A duck boat is an amphibious boat that is built to operate on both land and water. They are modeled after the DUKW boat-vehicles once used to transport troops and supplies during WorlWar II (hence the term “duck boat”). After the war, they were modified for sightseeing.
The company Ride the Ducks Branson has changed hands in recent years, and Ride the Ducks International, which manufactured the boat, manufactured them from 1996 until 2014, when they ceased operations. One official with Ride the Ducks Branson has said, in hindsight, the boat should never have been in the water. At the same time, the official defended the company’s decision to not stop the tours based on the weather, claiming the lake was hit by a “fast-moving storm that came out of basically nowhere.” He noted that another duck boat made it to shore safely during the storm, and that his company has never had “an incident like this or anything close to it.”
The incident in Branson is not exactly the first time a duck boat has been involved in a tragic boating incident. Here are some recent examples of accidents on water involving duck boats:
- In 1999, the Miss Majestic duck boat sank on Lake Hamilton near Hot Springs, Arkansas, leaving 13 people dead.
- In 2002, four people died when the Lady Duck sank in water that was 25 feet deep in the Ottawa River in Gatineau, Quebec, Canada. That vehicle wasn’t watertight and sank near the Hull Marina, according to the Transportation Safety Board of Canada.

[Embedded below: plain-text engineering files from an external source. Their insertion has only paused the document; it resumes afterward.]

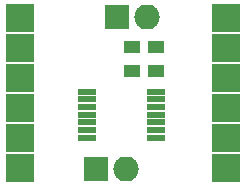
<source format=gts>
G04 #@! TF.FileFunction,Soldermask,Top*
%FSLAX46Y46*%
G04 Gerber Fmt 4.6, Leading zero omitted, Abs format (unit mm)*
G04 Created by KiCad (PCBNEW 4.0.4+e1-6308~48~ubuntu16.04.1-stable) date Thu Nov  3 23:07:18 2016*
%MOMM*%
%LPD*%
G01*
G04 APERTURE LIST*
%ADD10C,0.100000*%
%ADD11R,2.132000X2.132000*%
%ADD12O,2.132000X2.132000*%
%ADD13R,2.335200X2.335200*%
%ADD14R,1.550000X0.550000*%
%ADD15R,1.350000X1.100000*%
G04 APERTURE END LIST*
D10*
D11*
X219329000Y-88849200D03*
D12*
X221869000Y-88849200D03*
D11*
X217525600Y-101701600D03*
D12*
X220065600Y-101701600D03*
D13*
X211074000Y-88900000D03*
X228523800Y-88900000D03*
X211074000Y-96520000D03*
X211074000Y-99060000D03*
X228523800Y-101600000D03*
X211074000Y-101600000D03*
X228523800Y-93980000D03*
X228523800Y-91440000D03*
X211074000Y-91440000D03*
X211074000Y-93980000D03*
X228523800Y-99060000D03*
X228523800Y-96520000D03*
D14*
X216760000Y-95154200D03*
X216760000Y-95804200D03*
X216760000Y-96454200D03*
X216760000Y-97104200D03*
X216760000Y-97754200D03*
X216760000Y-98404200D03*
X216760000Y-99054200D03*
X222660000Y-99054200D03*
X222660000Y-98404200D03*
X222660000Y-97754200D03*
X222660000Y-97104200D03*
X222660000Y-96454200D03*
X222660000Y-95804200D03*
X222660000Y-95154200D03*
D15*
X222625700Y-93374200D03*
X222625700Y-91374200D03*
X220573600Y-93379800D03*
X220573600Y-91379800D03*
M02*

</source>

- In 2010, a tug boat pilot who was distracted by a cellphone or a laptop because of a family emergency slammed into a duck boat on the Delaware River near Philadelphia. That resulted in 35 people being thrown into the water, killing two foreign exchange students.
There have been other incidents involving duck boats outside the water. For example, in 2015 a bus crashed into a Duck 6 amphibious vehicle on the Aurora bridge in Seattle. That same year, a duck boat struck and killed a woman from Texas who was walking in Philadelphia. In 2012, the tour company Ride the Ducks Philadelphia settled a federal lawsuit for the Delaware River accident, paying $15 million to the families of the two dead victims and an additional $2 million for the other passengers. The company later shut down the business, citing skyrocketing insurance costs.
What Can Be Done?
Because of incidents like these and many others, some federal officials have been warning of the dangers of duck boats for almost two decades. In the last 20 years, there have been 32 boating deaths directly attributed to the vehicles. That may not sound like very many, when compared to the approximately 700 deaths experienced every year in the recreational boat industry. However, it’s necessary to consider there are only 118 licensed duck boats nationwide, while there are more than 12.5 million licensed recreational boats on the water.
One reason officials have been warning about the danger of duck boats for so long is because they are subject to an unusual combination of safety regulations,. This is because they are not exactly a boat and they are not exactly a bus, although they operate as both. For example, one major issue with the duck boats has to do with their canopies. Coast Guard regulations require life jackets for every passenger on a boat, but the NTSB has recommended that passengers not wear life jackets on boats with canopies because the life jackets carry passengers into the canopy, thus preventing escape. The NTSB has recommended the removal of the canopies, but duck boats usually still have them. Another example of contradictory regulations is the NTSB’s recommendation that passengers wear seat belts while on the road, while recommending no seat belts while on the water.
Ride the Ducks Branson has already released a statement saying it would cooperate and assist authorities involved with the investigation and promising to help the families affected by this duck boat tragedy.
So far, Texas duck boat operators, particularly those who run tours around Galveston island, don’t seem to have changed their operations significantly, according to reports, but it may be a good time for federal and state regulators to get involved to make sure passengers on these boats are safe and that boat operators inform passengers of the potential risk.